What is being asked: The lines from the start of the data up to and including the one with "notepad: present [15,105,236,163]" should be returned exactly, and nothing else.

START Entries supplied

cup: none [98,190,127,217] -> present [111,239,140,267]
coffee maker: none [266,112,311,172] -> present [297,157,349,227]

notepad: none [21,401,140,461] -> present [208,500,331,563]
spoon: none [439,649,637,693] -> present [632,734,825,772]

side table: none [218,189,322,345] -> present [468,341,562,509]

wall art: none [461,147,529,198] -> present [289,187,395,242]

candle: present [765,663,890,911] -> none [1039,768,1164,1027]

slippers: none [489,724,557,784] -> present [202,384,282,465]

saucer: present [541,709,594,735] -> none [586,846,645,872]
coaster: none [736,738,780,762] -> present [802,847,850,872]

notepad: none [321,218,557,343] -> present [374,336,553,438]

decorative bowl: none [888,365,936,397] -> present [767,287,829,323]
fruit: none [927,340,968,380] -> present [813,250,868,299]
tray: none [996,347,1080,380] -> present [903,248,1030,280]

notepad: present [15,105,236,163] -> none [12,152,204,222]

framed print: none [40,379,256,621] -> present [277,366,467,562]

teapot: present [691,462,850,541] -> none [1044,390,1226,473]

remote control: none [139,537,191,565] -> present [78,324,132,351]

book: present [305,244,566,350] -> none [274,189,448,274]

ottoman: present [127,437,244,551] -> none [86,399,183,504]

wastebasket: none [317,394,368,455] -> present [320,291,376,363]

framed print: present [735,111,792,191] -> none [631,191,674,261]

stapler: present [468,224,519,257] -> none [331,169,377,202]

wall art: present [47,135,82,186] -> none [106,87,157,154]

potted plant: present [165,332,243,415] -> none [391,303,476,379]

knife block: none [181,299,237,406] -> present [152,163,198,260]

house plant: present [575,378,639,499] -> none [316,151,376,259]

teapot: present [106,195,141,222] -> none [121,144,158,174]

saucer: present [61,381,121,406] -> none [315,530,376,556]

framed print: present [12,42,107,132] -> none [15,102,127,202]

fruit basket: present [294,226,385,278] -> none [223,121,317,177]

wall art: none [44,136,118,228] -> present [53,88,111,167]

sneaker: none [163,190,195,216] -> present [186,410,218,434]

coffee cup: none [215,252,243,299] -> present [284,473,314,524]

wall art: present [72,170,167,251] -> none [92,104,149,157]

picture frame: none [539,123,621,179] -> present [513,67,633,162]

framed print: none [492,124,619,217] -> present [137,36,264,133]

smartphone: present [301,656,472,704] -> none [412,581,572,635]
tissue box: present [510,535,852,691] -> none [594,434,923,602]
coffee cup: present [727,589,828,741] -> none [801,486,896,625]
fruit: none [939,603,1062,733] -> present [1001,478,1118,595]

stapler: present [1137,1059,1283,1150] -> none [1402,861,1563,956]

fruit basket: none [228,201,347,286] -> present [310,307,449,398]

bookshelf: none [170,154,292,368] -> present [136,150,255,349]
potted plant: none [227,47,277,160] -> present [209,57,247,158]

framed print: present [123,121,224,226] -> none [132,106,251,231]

END Entries supplied

Expected answer:
cup: none [98,190,127,217] -> present [111,239,140,267]
coffee maker: none [266,112,311,172] -> present [297,157,349,227]

notepad: none [21,401,140,461] -> present [208,500,331,563]
spoon: none [439,649,637,693] -> present [632,734,825,772]

side table: none [218,189,322,345] -> present [468,341,562,509]

wall art: none [461,147,529,198] -> present [289,187,395,242]

candle: present [765,663,890,911] -> none [1039,768,1164,1027]

slippers: none [489,724,557,784] -> present [202,384,282,465]

saucer: present [541,709,594,735] -> none [586,846,645,872]
coaster: none [736,738,780,762] -> present [802,847,850,872]

notepad: none [321,218,557,343] -> present [374,336,553,438]

decorative bowl: none [888,365,936,397] -> present [767,287,829,323]
fruit: none [927,340,968,380] -> present [813,250,868,299]
tray: none [996,347,1080,380] -> present [903,248,1030,280]

notepad: present [15,105,236,163] -> none [12,152,204,222]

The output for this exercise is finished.